Begin at the line containing "Packing instructions (ADR) : P002, IBC08" and reproduce every line through the end of the entries below. Nothing else should appear.

(RECORD EXTRACTS Opens)

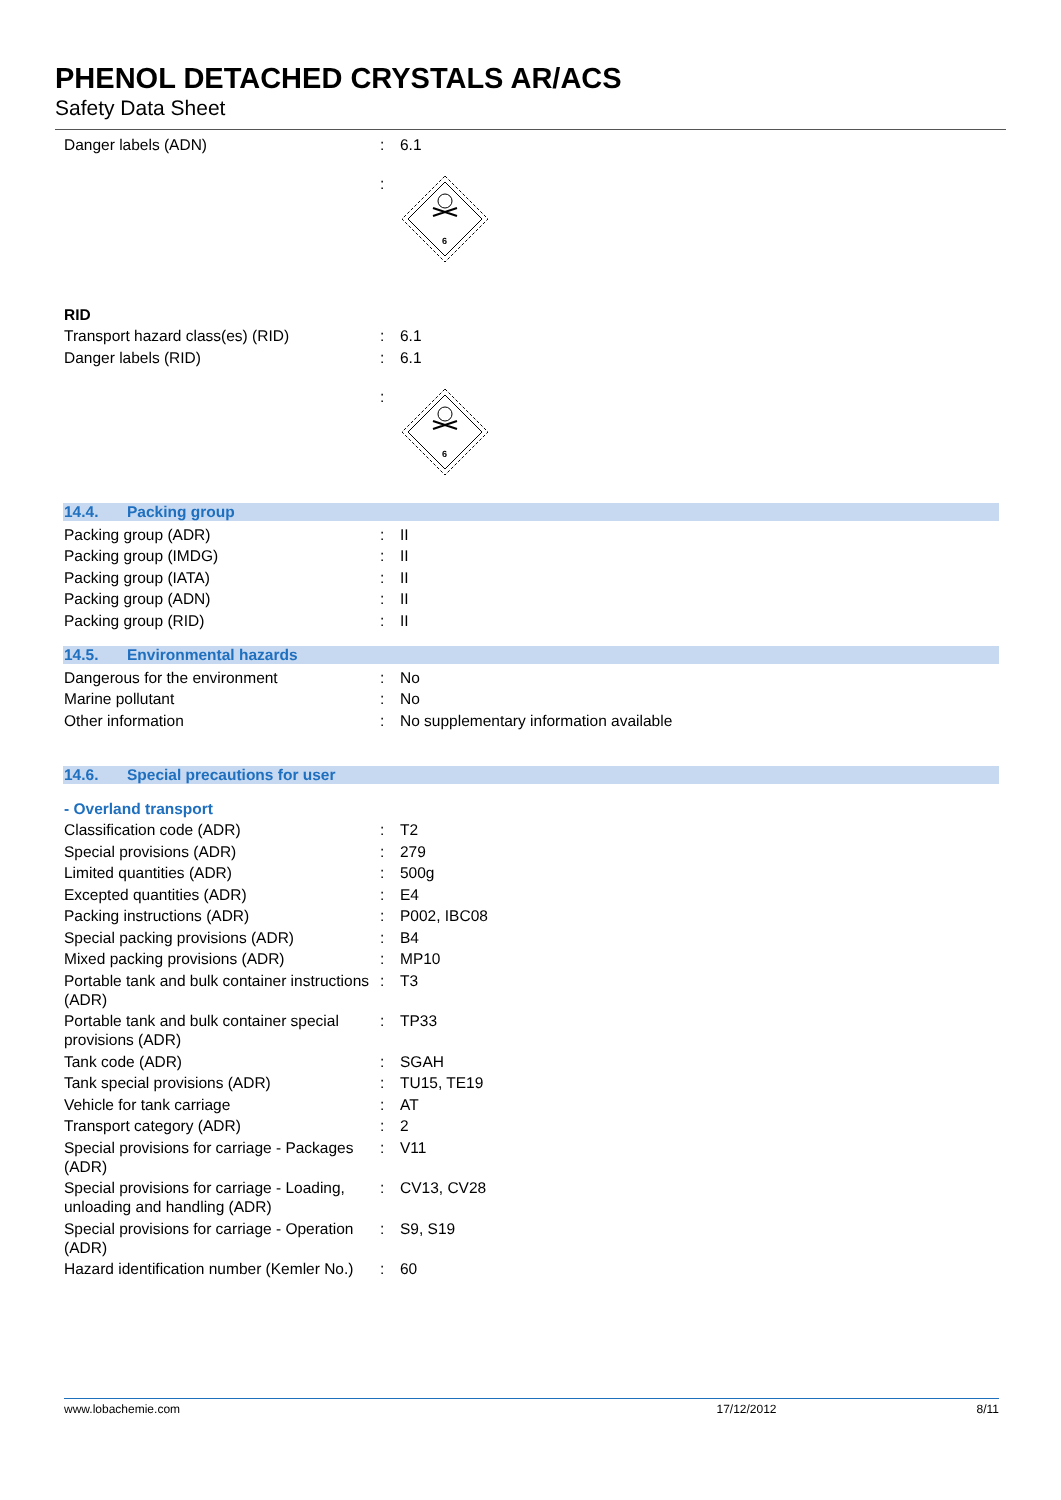PHENOL DETACHED CRYSTALS AR/ACS
Safety Data Sheet
Danger labels (ADN) : 6.1
:
6
RID
Transport hazard class(es) (RID) : 6.1
Danger labels (RID) : 6.1
:
6
14.4. Packing group
Packing group (ADR) : II
Packing group (IMDG) : II
Packing group (IATA) : II
Packing group (ADN) : II
Packing group (RID) : II
14.5. Environmental hazards
Dangerous for the environment : No
Marine pollutant : No
Other information : No supplementary information available
14.6. Special precautions for user
- Overland transport
Classification code (ADR) : T2
Special provisions (ADR) : 279
Limited quantities (ADR) : 500g
Excepted quantities (ADR) : E4
Packing instructions (ADR) : P002, IBC08
Special packing provisions (ADR) : B4
Mixed packing provisions (ADR) : MP10
Portable tank and bulk container instructions (ADR)
: T3
Portable tank and bulk container special provisions (ADR)
: TP33
Tank code (ADR) : SGAH
Tank special provisions (ADR) : TU15, TE19
Vehicle for tank carriage : AT
Transport category (ADR) : 2
Special provisions for carriage - Packages (ADR)
: V11
Special provisions for carriage - Loading, unloading and handling (ADR)
: CV13, CV28
Special provisions for carriage - Operation (ADR)
: S9, S19
Hazard identification number (Kemler No.)
: 60
www.lobachemie.com 17/12/2012 8/11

(RECORD EXTRACTS Closes)

_ANSWER AREA_:
Packing instructions (ADR) : P002, IBC08
Special packing provisions (ADR) : B4
Mixed packing provisions (ADR) : MP10
Portable tank and bulk container instructions (ADR)
: T3
Portable tank and bulk container special provisions (ADR)
: TP33
Tank code (ADR) : SGAH
Tank special provisions (ADR) : TU15, TE19
Vehicle for tank carriage : AT
Transport category (ADR) : 2
Special provisions for carriage - Packages (ADR)
: V11
Special provisions for carriage - Loading, unloading and handling (ADR)
: CV13, CV28
Special provisions for carriage - Operation (ADR)
: S9, S19
Hazard identification number (Kemler No.)
: 60
www.lobachemie.com 17/12/2012 8/11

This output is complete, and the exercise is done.